[Opening Extract section]

Classes

Below you will find a sample of for-the-public classes offered by Cristine/Ten Thousand Cranes through the University of Colorado, Boulder, Continuing Education Program.  After December, 2010, these classes will be offered independently by Ten Thousand Cranes in Boulder, Colorado.  They were offered as one-day immersions into an array of topics, designed to provide an overview of many of today’s global issues.

[Closing Extract section]

**Task item a**
Write out the stretch of the classes page from "Below you will" through "today’s global issues.".
The classes page and the listing come from unrelated sources.

[Opening Data for this exercise section]

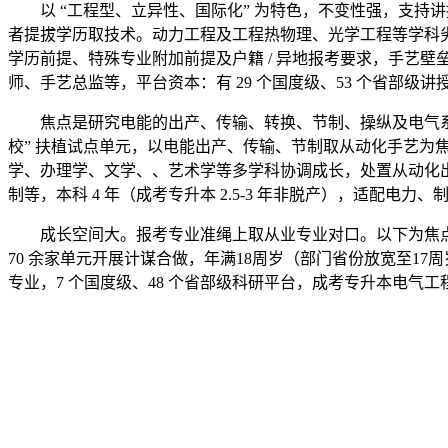
以 “工程型、立异性、国际化” 为特色，不变性强，支持讲
者提拔学历取技术。动力工程及工程热物理、光学工程等学科
学历前提、特殊专业附加前提及户籍 / 异地报考要求，手艺
师、手艺总监等，平台资本：有 29 个国度级、53 个省部级讲
焦点是研究电能的出产、传输、转换、节制、操纵及电气系统从
校” 扶植试点单元，以电能出产、传输、节制取从动化手艺为焦点
学、办理学、文学、、艺术学等多学科协调成长，处置从动化出
制等，本科 4 年（成考专升本 2.5-3 年非脱产），适配电力
成长空间大。报考专业准绳上取从业专业对口。以下为焦点
70 余家单元开展计谋合做，年满18周岁（部门省份放宽至17
专业，7 个国度级、48 个省部级科研平台，成考专升本电气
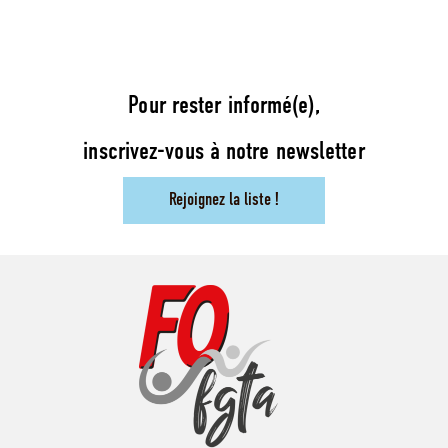
Pour rester informé(e),
inscrivez-vous à notre newsletter
Rejoignez la liste !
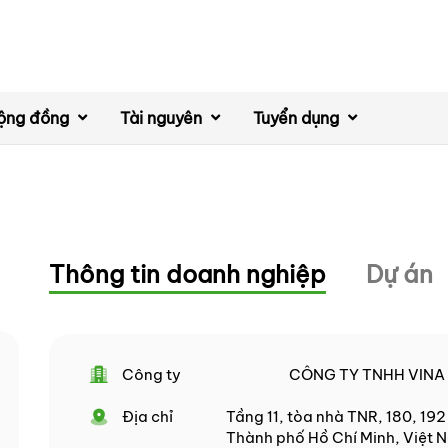
ộng đồng
Tài nguyên
Tuyển dụng
Thông tin doanh nghiệp
Dự án
Công ty
CÔNG TY TNHH VINA
Địa chỉ
Tầng 11, tòa nhà TNR, 180, 19
Thành phố Hồ Chí Minh, Việt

[Closing Data for this exercise section]

**Task item b**
Repeat every line of the saved data records listing word for word, leaving the pictures out.

**Written response a**
Below you will find a sample of for-the-public classes offered by Cristine/Ten Thousand Cranes through the University of Colorado, Boulder, Continuing Education Program.  After December, 2010, these classes will be offered independently by Ten Thousand Cranes in Boulder, Colorado.  They were offered as one-day immersions into an array of topics, designed to provide an overview of many of today’s global issues.

**Written response b**
以 “工程型、立异性、国际化” 为特色，不变性强，支持讲
者提拔学历取技术。动力工程及工程热物理、光学工程等学科
学历前提、特殊专业附加前提及户籍 / 异地报考要求，手艺
师、手艺总监等，平台资本：有 29 个国度级、53 个省部级讲
焦点是研究电能的出产、传输、转换、节制、操纵及电气系统从
校” 扶植试点单元，以电能出产、传输、节制取从动化手艺为焦点
学、办理学、文学、、艺术学等多学科协调成长，处置从动化出
制等，本科 4 年（成考专升本 2.5-3 年非脱产），适配电力
成长空间大。报考专业准绳上取从业专业对口。以下为焦点
70 余家单元开展计谋合做，年满18周岁（部门省份放宽至17
专业，7 个国度级、48 个省部级科研平台，成考专升本电气
Pour rester informé(e),
inscrivez-vous à notre newsletter
Rejoignez la liste !
ộng đồng
Tài nguyên
Tuyển dụng
Thông tin doanh nghiệp
Dự án
Công ty
CÔNG TY TNHH VINA
Địa chỉ
Tầng 11, tòa nhà TNR, 180, 19
Thành phố Hồ Chí Minh, Việt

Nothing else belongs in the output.